Simple Python Pipes and Filters

By | December 8, 2019

Inspired by the Enterprise Integration pattern of ‘pipes and filters‘ I wanted to make a simple python pipes and filters example. With some digging I found this GitHub repository, which does an excellent job breaking down the message-based approach to Object Oriented Programming described in a series of blog posts: 1, 2, 3.

To explore the idea of ‘pipes and filters’ I wanted to work through an even more simple python pipes and filters implementation. The implementation described here is probably over-simplified and doubtless has issues and limitations. I hope though it can be a useful tool for understanding, and perhaps even usable in some simple projects.

Simple Python Pipes and Filters

In overview, we’ll set up a ‘Pipeline’ class which holds a list of filters, and a method for executing the pipeline against a message provided.

Simple python pipes and filters - the filters mutate the dictionary message

Executing the pipeline applies each of the filters to the message.

class Pipeline:
    def __init__(self):
        self.filters = list()

    def add(self, filter):
        self.filters.extend(filter)

    def execute(self, message):
        print("Executing pipeline...")
        for message_filter in self.filters:
            message_filter(message)

def double_data(message):
    message['data'] = [x*2 for x in message['data']]

def update_header(message):
    message['header'] = 'this is the updated message'

pipeline = Pipeline()

pipeline.add([double_data,
              update_header]) # note we are adding the function object, not making a function call

message = {'header': 'this is the original message',
           'data': [1,2,3]}

for key, value in message.items():
    print(key + ' : ' + str(value))

Which prints the following output:

header : this is the original message
data : [1, 2, 3]
Executing pipeline...
header : this is the updated message
data : [2, 4, 6]

The Messages

The message itself is represented by a dictionary. Dictionaries are mutable and each of the filters is actually modifying the original message dictionary. In a sense this violates one of the common principles of working with messages: that they should be immutable.

We could think of the messages in this case as ‘document messages‘, which are permitted to be mutable. It also conceptually seems a bit odd that the message is not passed through the pipeline, so much as stays in the same place while a series of filters act on it.
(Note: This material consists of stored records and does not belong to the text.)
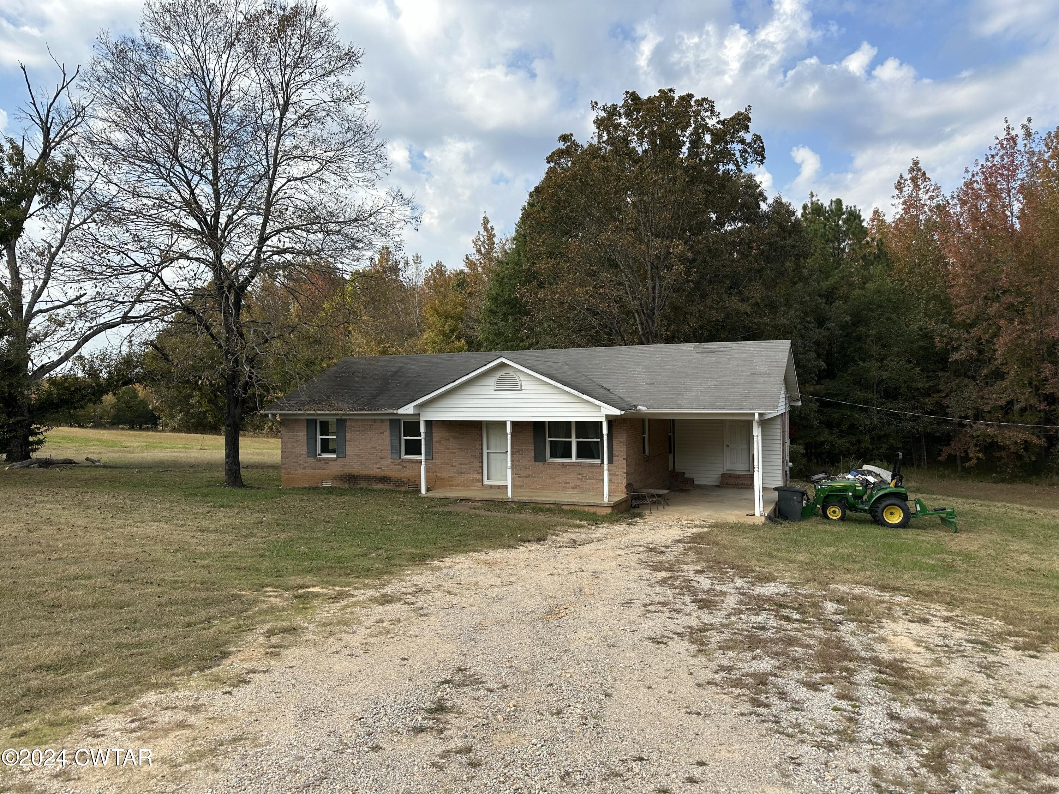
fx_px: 734
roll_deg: +0.7
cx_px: 530
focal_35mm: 24
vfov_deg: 56.8
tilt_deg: -0.5
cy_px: 397
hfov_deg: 71.6
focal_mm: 6.86
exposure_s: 1/3155
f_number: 1.78
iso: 80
In an attempt to reduce the number of concepts needed to understand this example, I have decided to stick with dictionaries as the message, and not attempt to address this in the filter/pipeline. See the section ‘taking things further’ for more discussion about some possible ways of handling immutability as well as some other topics.

The Filters

In this example filters are defined by functions. Each function takes a message as an argument and mutates the data in the message. Since the messages are mutable dictionaries there is no need to return the message itself in this implementation.
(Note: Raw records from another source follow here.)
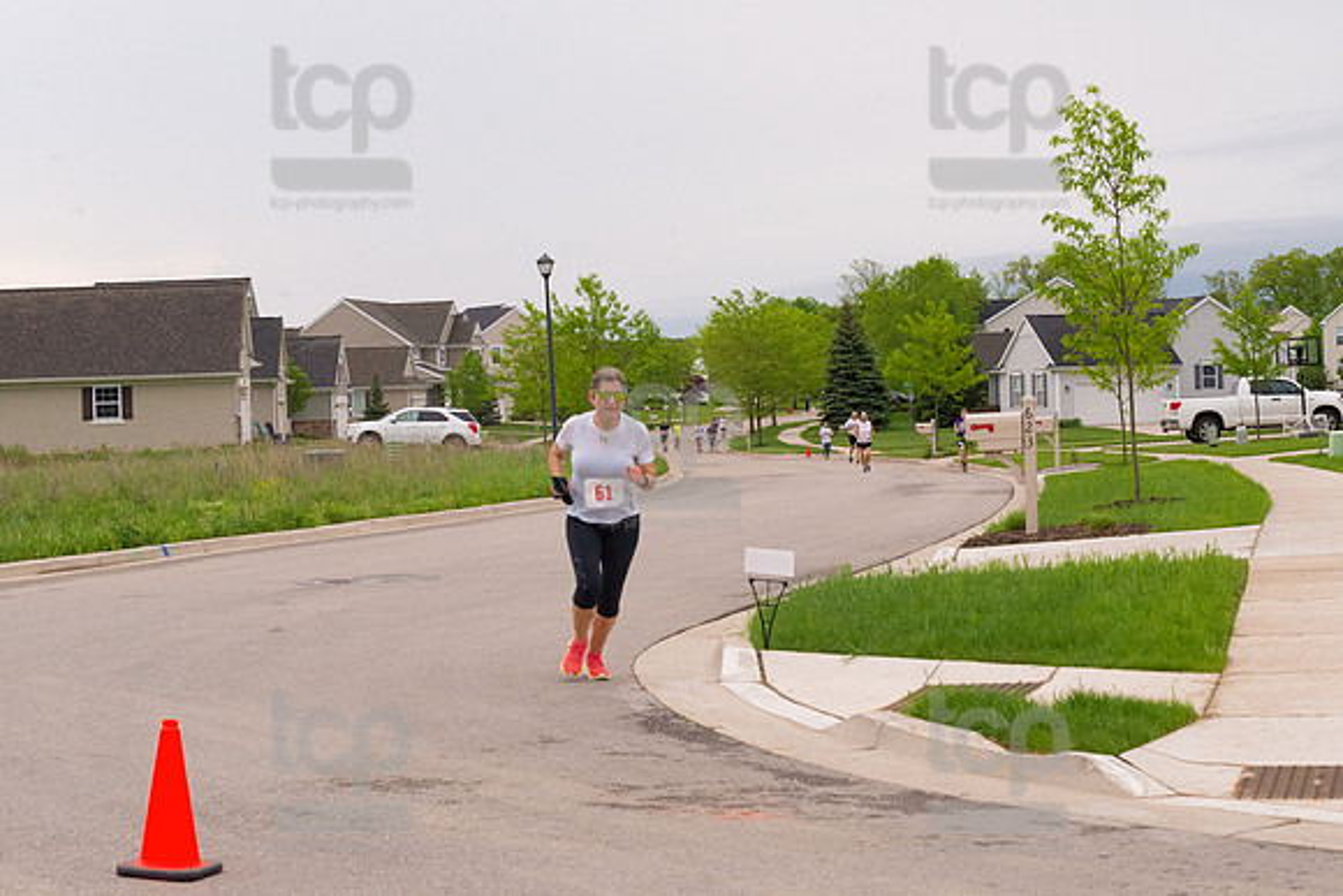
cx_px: 672
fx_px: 2612
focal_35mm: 70
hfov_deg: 28.8
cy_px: 448
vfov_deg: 19.5
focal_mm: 70
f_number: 11
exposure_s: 1/1250
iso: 4000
For more sophisticated filters, you may want to define the filters as classes rather than functions. See the ‘Taking Things Further’ for more about this.

The Pipeline

The pipeline itself is defined as an object with methods:

  • add – adds a filter to the pipeline. In our implementation this is a function object, where each function expects to be passed in a message dictionary as its single argument. The method has been implemented so a list of function objects can easily be added, rather than having to ‘add’ a filter one at a time.
  • execute – executes the pipeline against a target message. This is achieved by passing the input message as an argument to each of the functions provided in the ‘add’ method.
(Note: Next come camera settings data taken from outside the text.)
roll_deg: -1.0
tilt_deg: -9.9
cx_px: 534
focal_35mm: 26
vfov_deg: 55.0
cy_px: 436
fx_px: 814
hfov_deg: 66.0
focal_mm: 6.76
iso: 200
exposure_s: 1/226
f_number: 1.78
As mentioned elsewhere in this post, the use of a dictionary as the input message means that the effect of running the pipeline is to modify the message in place. The modified message can be read or used further once the pipeline has run.

Taking Things Further

This simple python pipes and filters example has deliberately taken a bare-bones approach, and there are several areas that could be refined or extended. Below are some examples:

  • Immutability – this simple python pipes and filters relies on the mutability of dictionaries to allow the pipeline to do something. An alternative would be to enforce some degree of mutability in the message. This could be achieved by using Data Classes or Named Tuples (which are both immutable types), or by changing how the filters are expected to work: modifying and returning a ‘deep copy‘ of the input dictionary.
  • Define filters as classes rather than simple functions. Defining the filters as classes means that they can be more easily instantiated with other data or configuration information. For example you could have a filter which communicates with a database and needs connection details; or a filter which does processing by comparison against some reference data.
  • Adding more pipes – this example only has a single pipe, so it would be interesting to extend the functionality to chain pipes together. A pipe (a collection of filters) can itself be treated as a filter in a separate pipe, which helps make the pipes and filters pattern powerful and flexible.
  • Separating into multiple files. In this example the filters have been defined in the same file as the pipeline and the actual usage of the pipeline. An alternative would be to separate out the filters into a separate ‘filters library’, and the pipeline into its own pipeline definition file. This could be done whether the filters are functions or separate classes.
  • Using generators – it is possible to implement pipes and filters using generators, which you may wish to explore. There is an example of this here.